The Committee asks that in its next report the Government comment on the measures noted above, and that it supply information regarding the application of the laws enacted and rules referred to and of the procedures set up to evaluate the racial impact of proposed sentencing and other criminal justice legislation, as well as proposals for legislative alternatives, including copies of reports prepared under the various reporting and oversight mechanisms noted above. The Committee hopes that the Government will soon enact the Justice Integrity Act and that other state governments take measures similar to those noted above, including measures to review laws, policies and practices that may not be discriminatory in purpose, but in effect, so as to ensure that racial discrimination at the sentencing and other stages of criminal justice process does not result in the imposition of racially disproportionate prison sentences involving compulsory labour, and that its law and practice is thereby brought into conformity with the Convention. The Committee asks that in its next report the Government provide information on the progress of such measures. Noting the Government’s indication that it “is committed to … working to root out any unwarranted and unintended disparities that may exist in the criminal justice process”, the Committee asks the Government to provide detailed information about the steps it is currently taking or contemplating in that vein.

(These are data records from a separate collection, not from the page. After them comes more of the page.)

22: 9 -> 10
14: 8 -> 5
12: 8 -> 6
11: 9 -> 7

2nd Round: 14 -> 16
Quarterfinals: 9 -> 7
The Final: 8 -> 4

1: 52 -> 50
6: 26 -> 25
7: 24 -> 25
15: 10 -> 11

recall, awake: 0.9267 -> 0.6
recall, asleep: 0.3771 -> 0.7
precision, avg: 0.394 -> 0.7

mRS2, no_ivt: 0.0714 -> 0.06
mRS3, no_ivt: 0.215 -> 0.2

Racial discrimination in federal cocaine sentencing policy. In its previous direct request the Committee noted that the United States Sentencing Commission (USSC), in its May 2007 report to Congress, referred to the serious and continuing problem of racial disparities in sentencing for cocaine offences, stemming from penalty provisions adopted by Congress under the Anti-Drug Abuse Act of 1986. The Committee noted the Commission’s recommendations that Congress take steps, inter alia, to increase the mandatory minimum threshold quantities for crack cocaine offences in order to more narrowly focus the penalties on serious and major traffickers and to repeal the mandatory minimum penalty provision for simple possession of crack cocaine under the Anti-Drug Abuse Act of 1988. The Committee noted with interest that several bills had been introduced in Congress that target the disparity in penalties between crack and powder cocaine offences and the discriminatory impact of these penalties on sentence lengths. The Committee hoped that in its next report the Government would be in a position to report on the adoption of this legislation, and would otherwise take steps to implement the recommendations of the Commission, in order to ensure its law and practice were brought into conformity with the Convention, and to report on such action taken.

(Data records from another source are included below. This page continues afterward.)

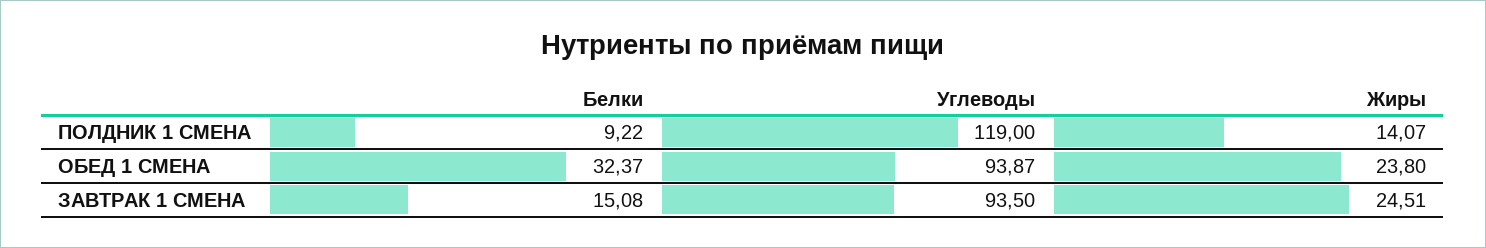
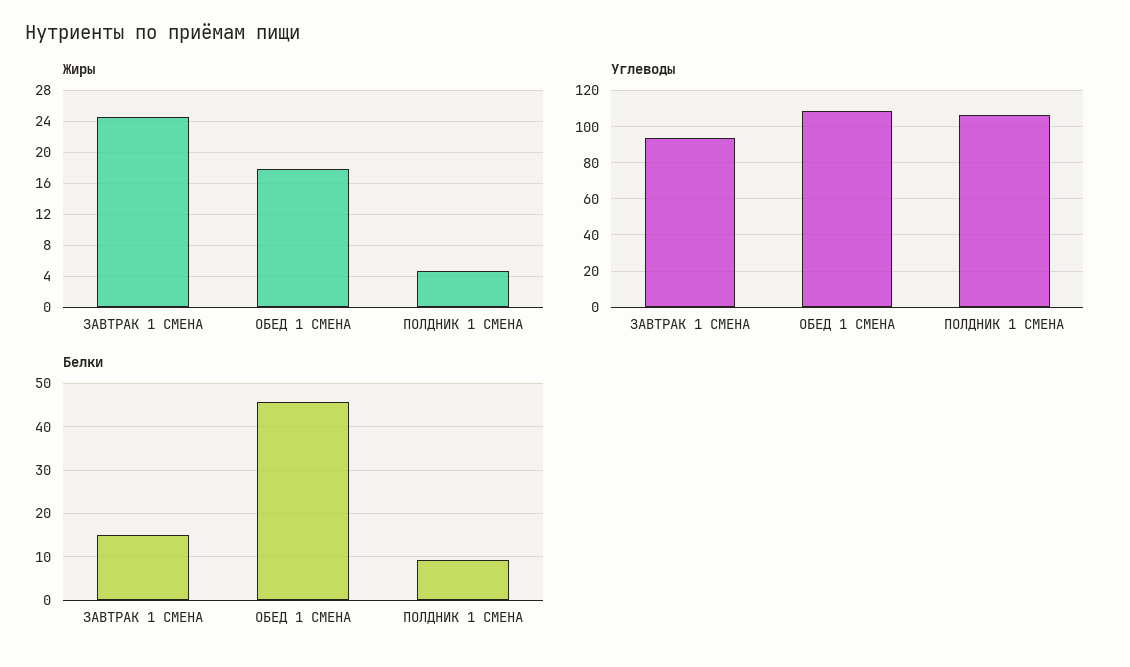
Углеводы, ПОЛДНИК 1 СМЕНА: 119 -> 105
Жиры, ПОЛДНИК 1 СМЕНА: 14.07 -> 5
Белки, ОБЕД 1 СМЕНА: 32.37 -> 46
Углеводы, ОБЕД 1 СМЕНА: 93.87 -> 110
Жиры, ОБЕД 1 СМЕНА: 23.8 -> 18

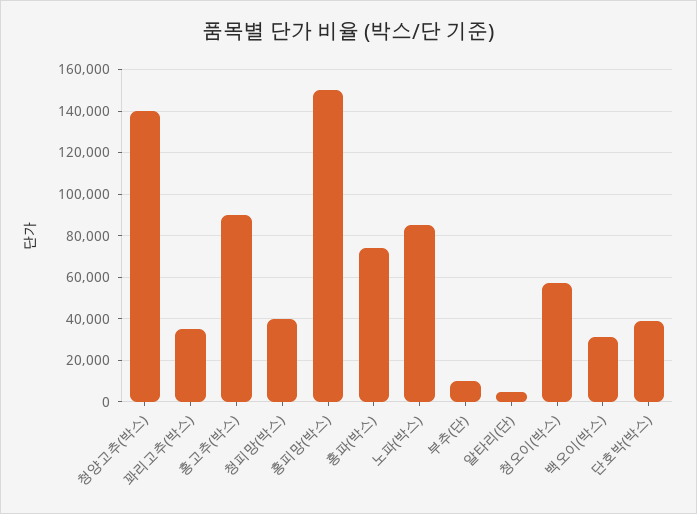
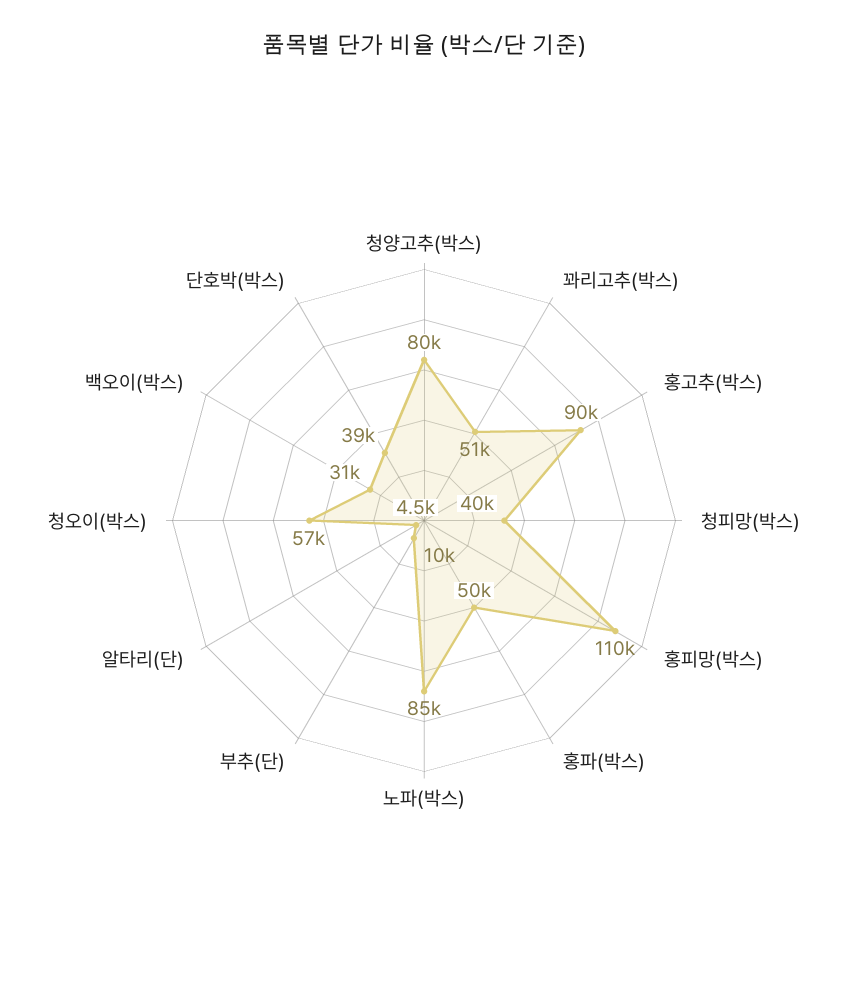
청양고추(박스): 140000 -> 80000
꽈리고추(박스): 35000 -> 51000
홍피망(박스): 150000 -> 110000
홍파(박스): 75000 -> 50000

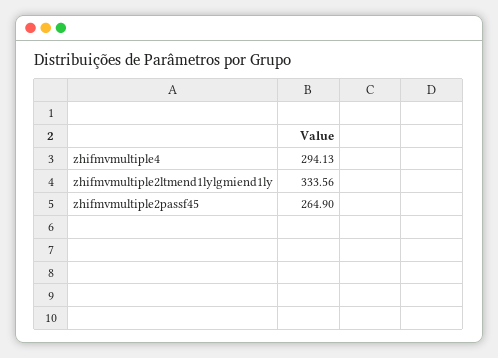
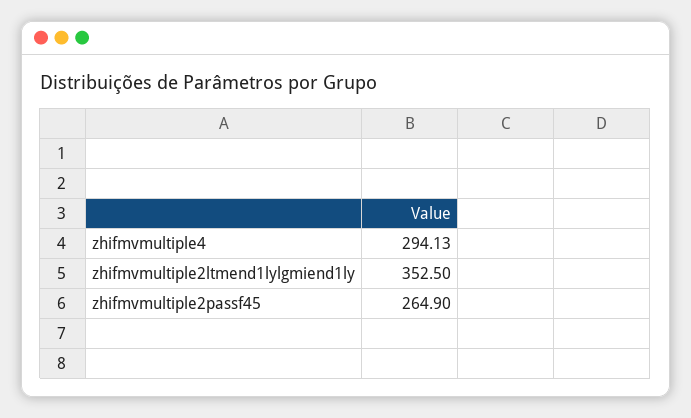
zhifmvmultiple2ltmend1lylgmiend1ly: 333.56 -> 352.5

The Committee notes with interest the Government’s indications in its latest report that in April of 2009 the Attorney-General of the United States asked the Deputy Attorney-General to form and chair a working group to examine federal sentencing and corrections policy and was expected to focus on formulating a new federal cocaine policy that eliminates the current sentencing disparity between crack and power cocaine offences while taking into account case-specific aggravating factors such as violence, weapons, and recidivism; and that the group’s search for a workable solution to this issue was to include close cooperation with the Congress and the USCC, as well as making recommendations on federal sentencing legislation to the President. The Committee also notes with interest the reference by the Government that Congress was actively considering the issue of federal cocaine sentencing disparities; that a series of five bills on this issue introduced in the House of Representatives in the current congressional session; and that at two hearings held on the bills a representative of the Justice Department testified and expressed the Government’s view that Congress’ goal should be to eliminate completely the sentencing disparity between crack cocaine and powder cocaine offences. The Committee asks that in its next report the Government provide information on the progress of the activities of the working group as they relate to formulating a new federal cocaine sentencing policy and to making sentencing legislation recommendations, and on its cooperation on this issue with the Congress and the USCC, as well as information on that status of the pending bills it has referred to on this issue. The Committee hopes that the Government will be able to report on the adoption of new or amended legislation on federal cocaine sentencing policy.